__Extract__:
= = = = = = =
# Looking for a Mosquito Lagoon report.



## MAV181 (Aug 26, 2010)

Any body have a recent scoop on the lagoon? Goin on friday for four days of shrimpin and chasing reds. Fishing out of oakhill. 
Thanks


----------



## Dillusion (May 21, 2012)

What do you want to know?

Go here and do a search for 'mosquito lagoon': http://www.skinnyskiff.com/


----------



## MAV181 (Aug 26, 2010)

How has the shrimping been. Red fish bite? When and where is the best bite right now.


----------



## Dillusion (May 21, 2012)

> How has the shrimping been. Red fish bite? When and where is the best bite right now.


Never been shrimping. Redfish are everywhere. Schools all over the open flats. Singles and doubles cruising the shorelines.

I've been catching fish south to north consistently in about 8" of water.


----------



## MAV181 (Aug 26, 2010)

Thanks


----------



## Knight Patrol (Mar 11, 2012)

> > How has the shrimping been. Red fish bite? When and where is the best bite right now.
= = = = = = =
__Records provided__:
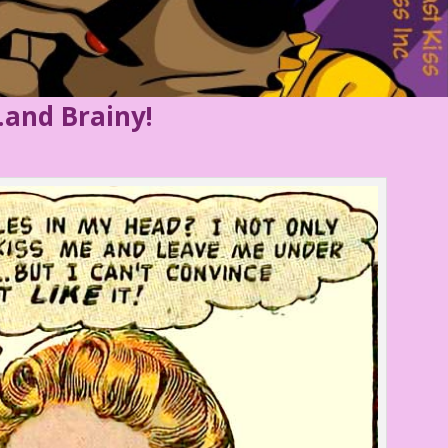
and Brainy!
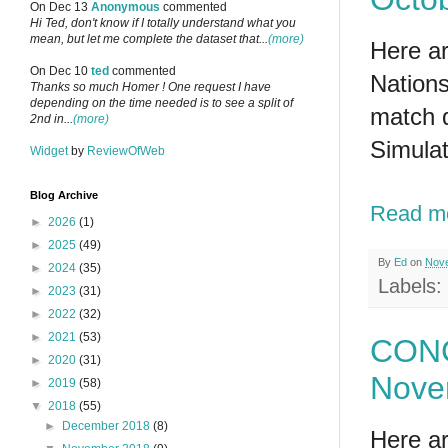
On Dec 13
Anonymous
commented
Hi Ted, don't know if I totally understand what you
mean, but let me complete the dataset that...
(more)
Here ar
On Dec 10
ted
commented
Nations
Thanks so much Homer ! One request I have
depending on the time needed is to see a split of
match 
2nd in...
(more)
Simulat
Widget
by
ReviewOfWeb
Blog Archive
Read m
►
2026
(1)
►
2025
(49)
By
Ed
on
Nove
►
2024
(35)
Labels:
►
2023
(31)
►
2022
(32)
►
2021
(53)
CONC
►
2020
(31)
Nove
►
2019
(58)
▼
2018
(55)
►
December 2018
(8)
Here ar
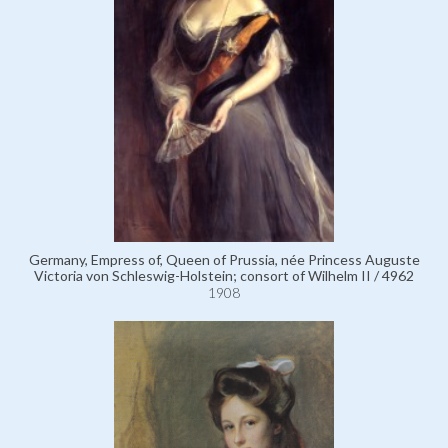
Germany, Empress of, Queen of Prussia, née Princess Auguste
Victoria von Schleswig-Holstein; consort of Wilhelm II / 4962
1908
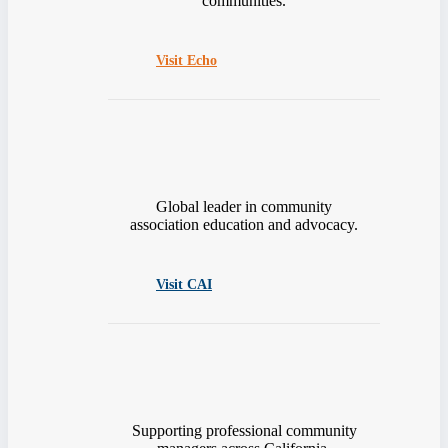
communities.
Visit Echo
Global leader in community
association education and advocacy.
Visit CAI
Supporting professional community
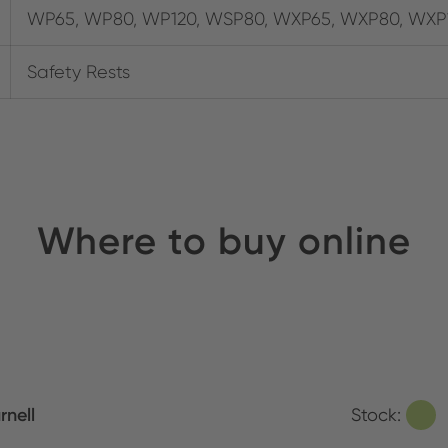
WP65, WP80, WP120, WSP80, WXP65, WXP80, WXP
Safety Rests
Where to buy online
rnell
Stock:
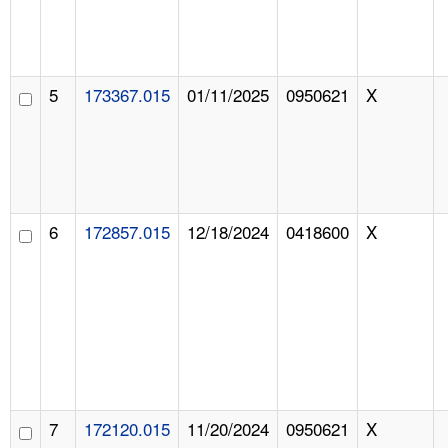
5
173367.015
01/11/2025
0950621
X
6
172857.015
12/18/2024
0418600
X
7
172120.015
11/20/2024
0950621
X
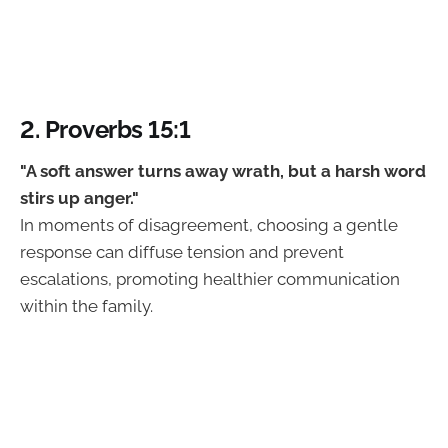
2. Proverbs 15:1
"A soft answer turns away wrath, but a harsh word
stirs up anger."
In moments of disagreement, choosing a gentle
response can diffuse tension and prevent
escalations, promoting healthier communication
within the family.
= = = = = = =
__Exercise A__:
Arrange everything in the records from the line reading "communities." down to the end of the records as a Markdown table with the columns Row and Line, skipping blank lines. Leave the pictures out of the table.
__Exercise B__:
Pick up the Mosquito Lagoon fishing thread from its final line and carry it on.
The Mosquito Lagoon fishing thread and the records are unrelated.

__Exercise result A__:
| Row | Line |
|---|---|
| 1 | communities. |
| 2 | Visit Echo |
| 3 | Global leader in community |
| 4 | association education and advocacy. |
| 5 | Visit CAI |
| 6 | Supporting professional community |
| 7 | WP65, WP80, WP120, WSP80, WXP65, WXP80, WXP |
| 8 | Safety Rests |
| 9 | Where to buy online |
| 10 | rnell |
| 11 | Stock: |
| 12 | 5 |
| 13 | 173367.015 |
| 14 | 01/11/2025 |
| 15 | 0950621 |
| 16 | X |
| 17 | 6 |
| 18 | 172857.015 |
| 19 | 12/18/2024 |
| 20 | 0418600 |
| 21 | X |
| 22 | 7 |
| 23 | 172120.015 |
| 24 | 11/20/2024 |
| 25 | 0950621 |
| 26 | X |
| 27 | 2. Proverbs 15:1 |
| 28 | "A soft answer turns away wrath, but a harsh word |
| 29 | stirs up anger." |
| 30 | In moments of disagreement, choosing a gentle |
| 31 | response can diffuse tension and prevent |
| 32 | escalations, promoting healthier communication |
| 33 | within the family. |

__Exercise result B__:
> 
> 
> Never been shrimping. Redfish are everywhere. Schools all over the open flats. Singles and doubles cruising the shorelines.
> ...


I am seeing more single and double fish lately. I wish I could find some schools again.


----------



## Dillusion (May 21, 2012)

> > > How has the shrimping been. Red fish bite? When and where is the best bite right now.
> >
> >
> > Never been shrimping. Redfish are everywhere. Schools all over the open flats. Singles and doubles cruising the shorelines.
> ...


Saw schools in the northern end as recently as two weeks ago. Not 'hundreds' like they were over the 'winter months' but still about 30-50 fish in each school.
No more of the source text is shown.